The author takes readers overseas to describe the challenges of Europe’s graying population and to meet Japanese women in an aging town who earn income by picking flowers, herbs and garnishes for sale. The author also explores Sweden’s employer-union-government support system for laid-off workers searching for a new job – a sharp contrast to our sink or swim prescription for older workers in this country.
To help small companies improve their employees’ retirement security, financial adviser Mark Zoril has written an e-book and is making it available here briefly for free. Unlike major corporations, he writes, firms with fewer than 500 workers often do not have an employee whose sole job is managing the retirement plan. He has seen first-hand how an understandable lack of expertise and resources can lead to excessive fees.
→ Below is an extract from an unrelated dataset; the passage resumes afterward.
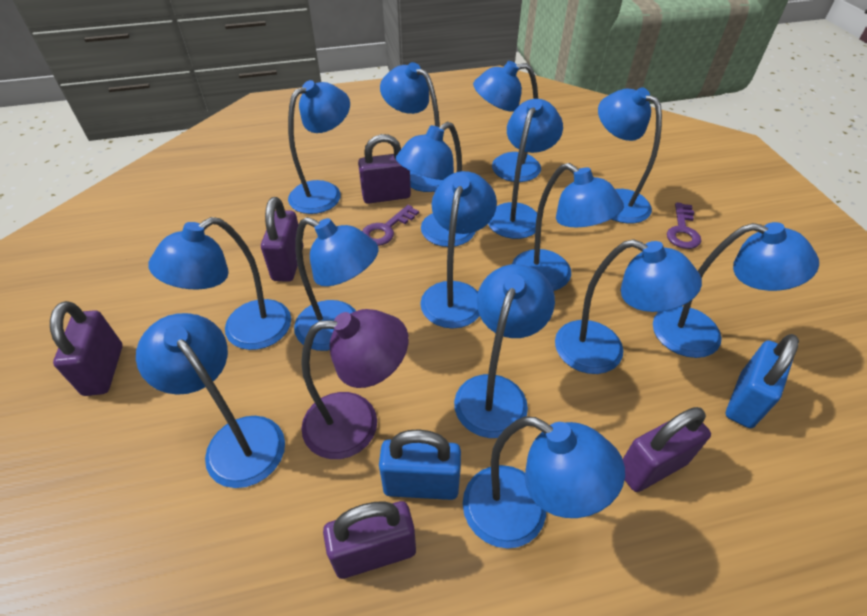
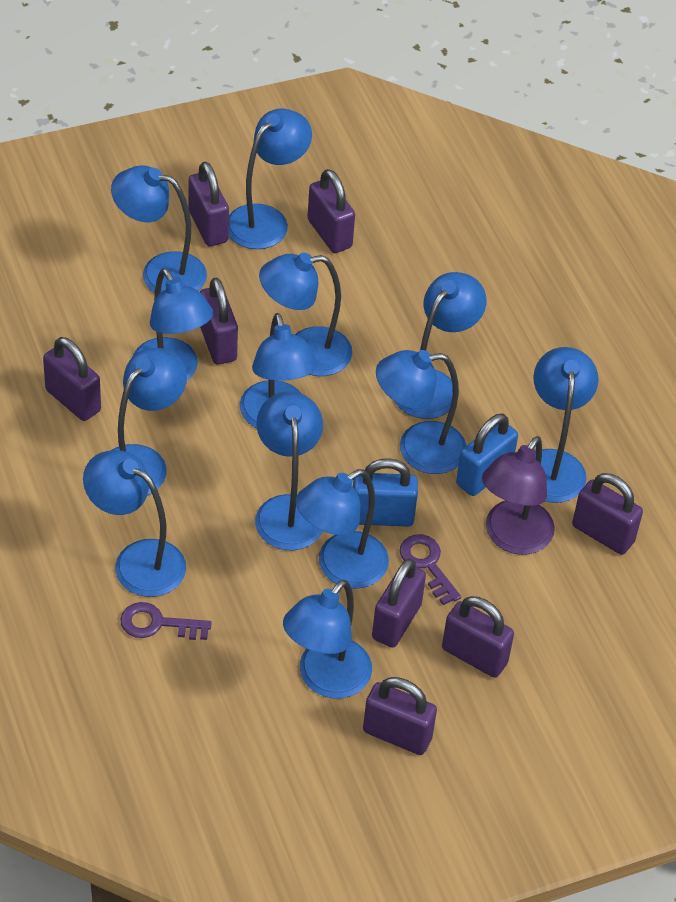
blue lamp: [136,313,285,488] [148,217,291,350] [288,80,350,214] [294,217,379,351] [380,62,443,192] [396,122,475,247] [420,171,497,329] [454,264,555,438] [463,416,625,549] [473,61,541,182] [488,99,563,239] [512,163,624,291] [555,239,702,374] [598,87,662,224] [653,222,819,358] = 15 -> [83,450,186,597] [110,348,187,496] [111,165,207,293] [133,268,213,381] [228,109,312,249] [240,313,318,428] [255,391,323,550] [259,253,352,376] [283,580,372,699] [296,469,389,589] [376,350,467,474] [395,272,486,419] [533,347,599,503] = 13
purple padlock: [50,301,123,396] [261,197,303,282] [323,501,416,579] [358,134,411,204] [623,407,711,492] = 5 -> [43,337,101,421] [189,162,229,246] [200,278,238,365] [308,169,355,253] [363,677,437,755] [372,558,426,648] [442,596,514,678] [572,473,643,555] = 8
Although Zoril wrote the book to promote his Minneapolis company, he said most small employers need to do the same things to minimize fees, which employees typically pay out of their investment portfolios. First, put the retirement plan business out for bid so companies compete for it – small firms often fail to shop around. Second, avoid paying fees for recordkeeping and investment services that are calculated as a percentage of plan assets – the dollar fees increase as plan assets grow. Instead, hire service providers, such as recordkeepers, on a flat-fee basis for each service provided. Finally, invest in low-cost index funds or exchange traded funds. Zoril said most plans should aim for reducing their fees to one-half of 1 percentage point per participant.